The breakfast ended without a decision from Karzai. But Fahim pushed ahead. He ordered a decree drafted by the palace’s administrative affairs office to distribute Sherpur among a small coterie of officialdom. The Afghan government in 2003 did not yet have a parliament, nor an elected president. When Karzai was traveling abroad, Fahim, as first vice president, became the acting interim leader, with authority to sign presidential decrees in his name. Karzai’s aides worried about such trips for this reason. In their absence, Fahim would sign orders carrying out his whims—“in two days, you’d have a hundred decrees signed,” one of the palace aides recalled. Even if Karzai disagreed, he could do little to stop Fahim.
In September 2003, government bulldozers demolished several dwellings in Sherpur and police chased away its residents to clear ground for the new homes. A report by the United Nations’ special rapporteur that month warned the Karzai government that it must “come to grips with the prevailing culture of impunity.” The U.N. investigator, Miloon Kothari, referred to the Sherpur seizures as a “microcosm of what has been happening all over the city and the country,” and he called publicly for the sacking of Fahim.
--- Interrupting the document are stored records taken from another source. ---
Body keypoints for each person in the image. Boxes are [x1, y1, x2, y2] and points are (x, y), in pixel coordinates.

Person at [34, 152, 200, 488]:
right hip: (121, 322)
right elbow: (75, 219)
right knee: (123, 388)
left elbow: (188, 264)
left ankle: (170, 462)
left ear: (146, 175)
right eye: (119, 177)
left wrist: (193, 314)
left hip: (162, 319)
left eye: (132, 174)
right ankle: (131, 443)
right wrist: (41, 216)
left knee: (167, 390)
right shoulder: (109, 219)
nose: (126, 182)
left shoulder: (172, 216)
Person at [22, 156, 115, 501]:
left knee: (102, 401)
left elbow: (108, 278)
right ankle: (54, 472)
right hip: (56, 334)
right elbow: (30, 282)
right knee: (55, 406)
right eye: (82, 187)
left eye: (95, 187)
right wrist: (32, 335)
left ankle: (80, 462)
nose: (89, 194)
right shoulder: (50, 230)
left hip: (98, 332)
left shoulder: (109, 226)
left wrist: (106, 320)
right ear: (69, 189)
The Afghanistan Independent Human Rights Commission weighed in, fanning the scandal by listing twenty-nine senior officials, including six cabinet ministers, the mayor of Kabul, and the Ce
ntral Bank governor, as having illegally received land in the neighborhood. The day after the human rights report was released, September 15, 2003, Karzai met with his cabinet in the palace. According to handwritten notes of the gathering and to witnesses’ recollections, Karzai opened the Monday meeting by telling his ministers that there had been a lot of talk about them in the media over the past few days. “The world has never paid as much attention to an Afghan as it is paying to us right now,” he noted. Their behavior had to change.
“This cabinet has lost its credibility,” Karzai said.
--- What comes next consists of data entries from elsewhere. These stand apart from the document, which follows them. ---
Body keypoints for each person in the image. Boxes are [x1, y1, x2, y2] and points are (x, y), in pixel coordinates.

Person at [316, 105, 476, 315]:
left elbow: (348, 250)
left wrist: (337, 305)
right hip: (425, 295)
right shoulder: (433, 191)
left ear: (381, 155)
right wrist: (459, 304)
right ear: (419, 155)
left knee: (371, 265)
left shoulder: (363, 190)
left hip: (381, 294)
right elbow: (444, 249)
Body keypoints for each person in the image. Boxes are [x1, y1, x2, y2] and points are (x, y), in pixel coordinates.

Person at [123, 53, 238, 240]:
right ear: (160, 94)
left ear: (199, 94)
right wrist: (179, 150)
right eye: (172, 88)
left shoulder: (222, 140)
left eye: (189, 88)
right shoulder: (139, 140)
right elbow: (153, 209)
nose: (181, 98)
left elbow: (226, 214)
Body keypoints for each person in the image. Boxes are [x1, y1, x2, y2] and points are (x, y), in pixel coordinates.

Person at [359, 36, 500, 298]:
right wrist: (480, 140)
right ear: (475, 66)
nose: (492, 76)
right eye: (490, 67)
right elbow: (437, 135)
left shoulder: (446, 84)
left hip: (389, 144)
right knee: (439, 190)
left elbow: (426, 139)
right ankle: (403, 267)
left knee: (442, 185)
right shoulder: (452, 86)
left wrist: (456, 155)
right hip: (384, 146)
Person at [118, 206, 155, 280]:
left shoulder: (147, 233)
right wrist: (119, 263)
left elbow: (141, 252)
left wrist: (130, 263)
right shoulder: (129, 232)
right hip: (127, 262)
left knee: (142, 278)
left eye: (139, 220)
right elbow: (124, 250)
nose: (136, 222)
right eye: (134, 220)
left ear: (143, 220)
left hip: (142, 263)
From now on, he ordered, they would have to publicly declare their wealth and property. If they didn’t want to be misjudged at the end of their term, they needed to follow some rules.
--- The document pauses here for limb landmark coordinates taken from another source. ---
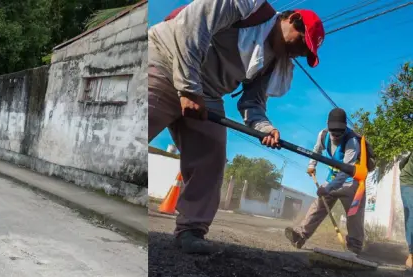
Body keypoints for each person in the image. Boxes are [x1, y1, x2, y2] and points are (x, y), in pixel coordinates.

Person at [148, 0, 325, 254]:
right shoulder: (248, 7)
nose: (298, 53)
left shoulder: (274, 62)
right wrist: (188, 87)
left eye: (305, 53)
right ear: (292, 19)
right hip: (165, 61)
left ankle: (191, 229)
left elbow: (252, 103)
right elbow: (192, 24)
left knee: (211, 157)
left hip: (206, 95)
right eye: (301, 44)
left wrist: (265, 127)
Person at [284, 108, 366, 254]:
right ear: (327, 125)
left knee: (354, 216)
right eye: (333, 131)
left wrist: (328, 188)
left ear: (345, 126)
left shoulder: (352, 141)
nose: (335, 135)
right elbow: (316, 151)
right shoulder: (323, 135)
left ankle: (354, 249)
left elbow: (346, 170)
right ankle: (300, 236)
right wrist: (311, 165)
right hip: (333, 178)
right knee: (318, 206)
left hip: (352, 183)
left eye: (339, 131)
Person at [399, 152, 413, 269]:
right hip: (408, 182)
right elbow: (402, 163)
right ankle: (411, 254)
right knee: (412, 216)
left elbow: (402, 162)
“In the eyes of people, cabinet members are land grabbers, not land givers,” he said. “We should not give the impression to people that Karzai and his cabinet have come to get rich and fill their pockets.”
As he lectured them, Karzai grew more animated and forceful.
“I have always tried to be nice with you in the past, but you can’t expect me to be nice and soft on this issue, too. I don’t want to be the president of an infamous cabinet. From ministers to the lowest-ranking government official, all of you have grabbed people’s land. Today, I want to know what you are going to do about it.”